山焼きで有名な所は静岡県伊豆の大室山(おおむろやま)、奈良県の若草山(わかくさやま)、山口県秋吉台(あきよしだい)などです。
ごうごうと燃え上がる炎は迫力があり、その地方ごとに一種の風物詩となっています。山一面が炎に包まれる光景は圧巻で観光スポットにもなっている所が多いのです。
山焼きは、天気に大きく左右されるもので、穏やかな晴天に恵まれれば、迫力満点の山焼きを見物することができますが、風が強いと飛び火する危険があります。また当日雨が降ったら当然できません。
前日に雨が降り草や地面が湿っていても炎はなかなか広がりませんし、点火に手間がかかってしまいます。

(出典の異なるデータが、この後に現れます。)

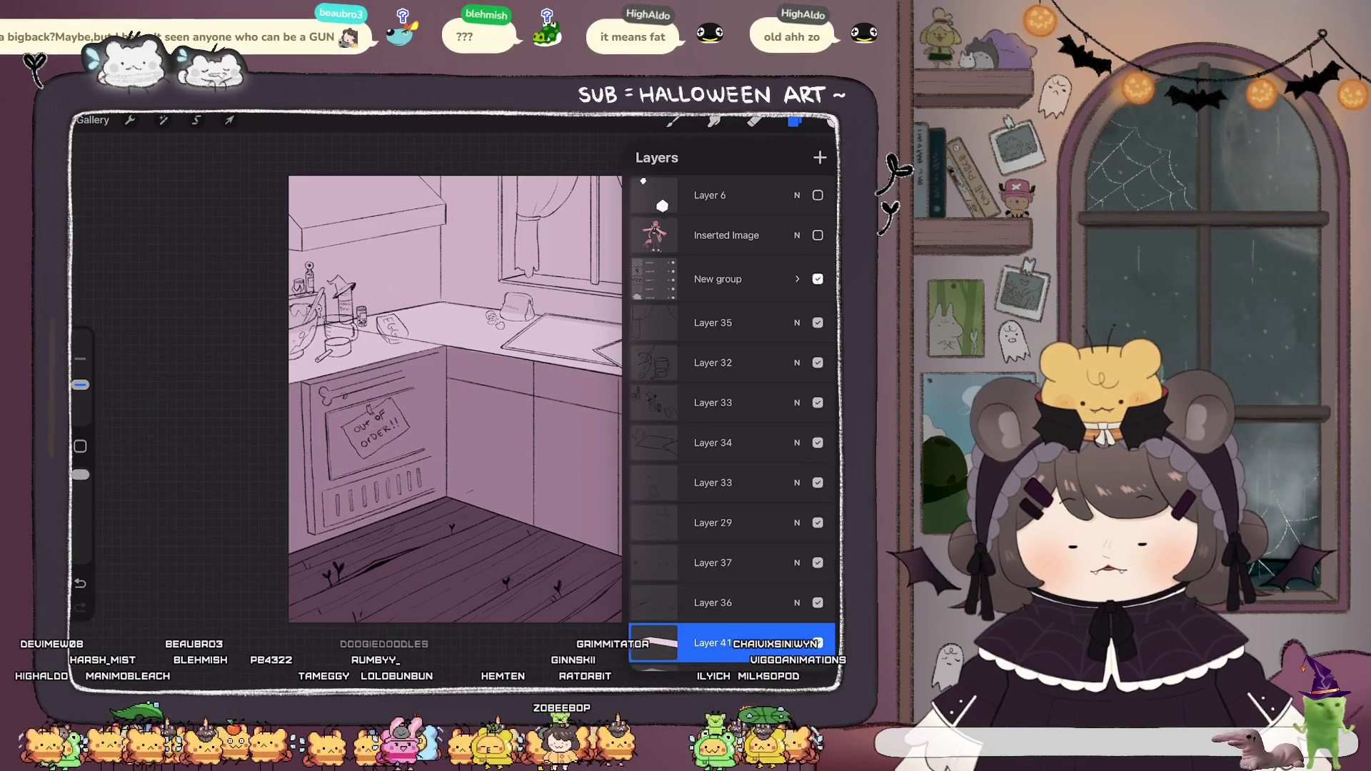
Turn New group's visibility back on so the baker girl appears over the kitchen.
left_click(817, 642)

天気に大きく左右される風物詩であるため、山焼きが近づくと、当日の天気を気にかけて、天気予報に一喜一憂する人も多いのです。
お天気豆知識(2026年02月12日(木))


山焼きはいったい何のためにするのでしょう。
一つは焼畑(やきはた)農業と同じで土をよく肥やすためです。
一部の農家で行われる焼畑からも分かるように、焼けた後にできる灰などが肥料となるため、山焼きにより春の芽生えが活性化され若葉が一斉に出てくるのです。地域によってはこれが山菜の収穫にもつながります。
また日本の草原は山焼きをしなければ、いつしか森へと変わってしまいます。このため、カヤなどの草を栽培したりする所では、草原の状態を維持するためにこの山焼きが重要になるのです。
草原は昔、茅葺き屋根や畑の肥料、それに家畜の飼料を得るために人々が生活していく上で欠かせないものだったのです。